What happens if two companies, unlikely to be confusing to the general public, claim rights to the same name? Is there still a “likelihood of confusion?”
This is the precise question that the country music trio, Lady A, is currently facing. In May of 2010, the country trio applied to register the name Lady A with the U.S. Patent and Trademark Office. When no opposition was forthcoming, the application was officially registered in July of 2011.
After changing their band name from Lady Antebellum to Lady A (in light of national conversations about racism), the country trio found themselves in hot water with “Lady A”, a jazz singer from Seattle, Washington. Anita White had been singing and recording music using the name Lady A for over 20 years, and was quick to speak out against the country trios’ use of–what she considered– her name.
While Ms. White went public with her opposition, the newly branded trio headed to federal court in Tennessee seeking to affirm their trademark with the court’s permission to continue using the name. Ms. White responded by countersuing, stating her claim to the use of Lady A in connection with music, recording, and additional entertainment services predated the trio’s case regarding trademark rights and should solely belong to her, also requesting $10,000,000.00.
According to the United States Patent and Trademark Office (USPTO), a trademark “[I]s a word, phrase, symbol, and/or design that identifies and distinguishes the source of the goods of one party from those of others” (Trademark, Patent, or Copyright?, 2021). This ambiguous definition leaves much to be determined when considering how a trademark is designated without official registration, however “Lady A” clearly qualifies as a product capable of being trademarked. The question is, can Anita White’s previous use of the name “Lady A” prevent Lady Antebellum from using (and registering) this name?
A court is likely to look at the length of time the name was used; as well as, the scope of use when determining whether to honor the countersuit request banning the use of Lady A by the country trio. Simply a name or a phrase will not be enough to satisfy trademark requirements. The court will rely on facts that can be proven when resolving who has a greater or exclusive right to the name. Ms. White will most likely need to prove that she simply did not call herself Lady A, rather, the name is a brand that has continually been used in ticket sales, flyers, or other mediums associated with advertising.
When the country trio filed the application for the trademark, they may have created an argument that this was the first legal attempt to brand the name and therefore the right to use belongs to them. However, Ms. White will be able to argue that her use of the name had longevity. A court will look at how each party used the name and what name was used in advertisements in making their determination. Essentially, what becomes more important: duration of use, or first to register?

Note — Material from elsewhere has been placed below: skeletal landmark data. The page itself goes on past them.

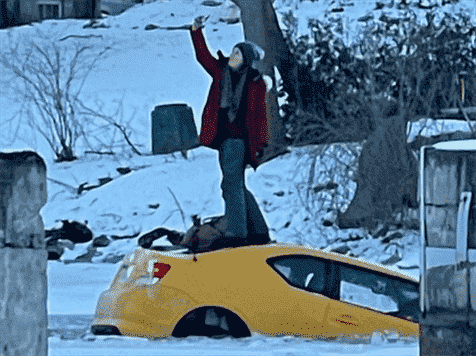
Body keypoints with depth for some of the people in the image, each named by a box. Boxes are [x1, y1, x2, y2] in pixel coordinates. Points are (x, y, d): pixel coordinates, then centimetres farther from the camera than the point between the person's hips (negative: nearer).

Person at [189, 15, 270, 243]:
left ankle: (236, 234, -18)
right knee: (236, 186, 12)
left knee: (231, 184, -15)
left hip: (239, 138, -7)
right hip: (223, 137, 7)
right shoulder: (222, 71, 11)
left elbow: (260, 116, -5)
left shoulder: (255, 83, -5)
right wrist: (196, 32, -1)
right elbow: (203, 56, 11)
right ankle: (259, 232, 21)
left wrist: (260, 144, -7)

Based on previous decisions, it seems likely that the court will find a co-existence between the two parties is proper. The court could allow both parties to have a concurrent right to use the name, thereby granting the trio’s request since it is possible to trademark a name, brand, or merchandise on the local level, meaning that the Lady A’s would have concurrent use. However, a court may also grant trademark rights on a federal level, meaning sole trademark rights would belong to one party. If this is the case, one of the parties could shut down the other, effectively forcing a rebrand.
There are solid arguments on both sides in this case and the court will likely have an interesting time balancing the various factors. Regardless of the outcome, the issues presented in this scenario are an important lesson for entrepreneurs seeking guidance on how to brand themselves and how to most effectively use trademarks to their advantage: register your trademarks early, so that you can avoid competitors from popping up and infringing on your rights later on.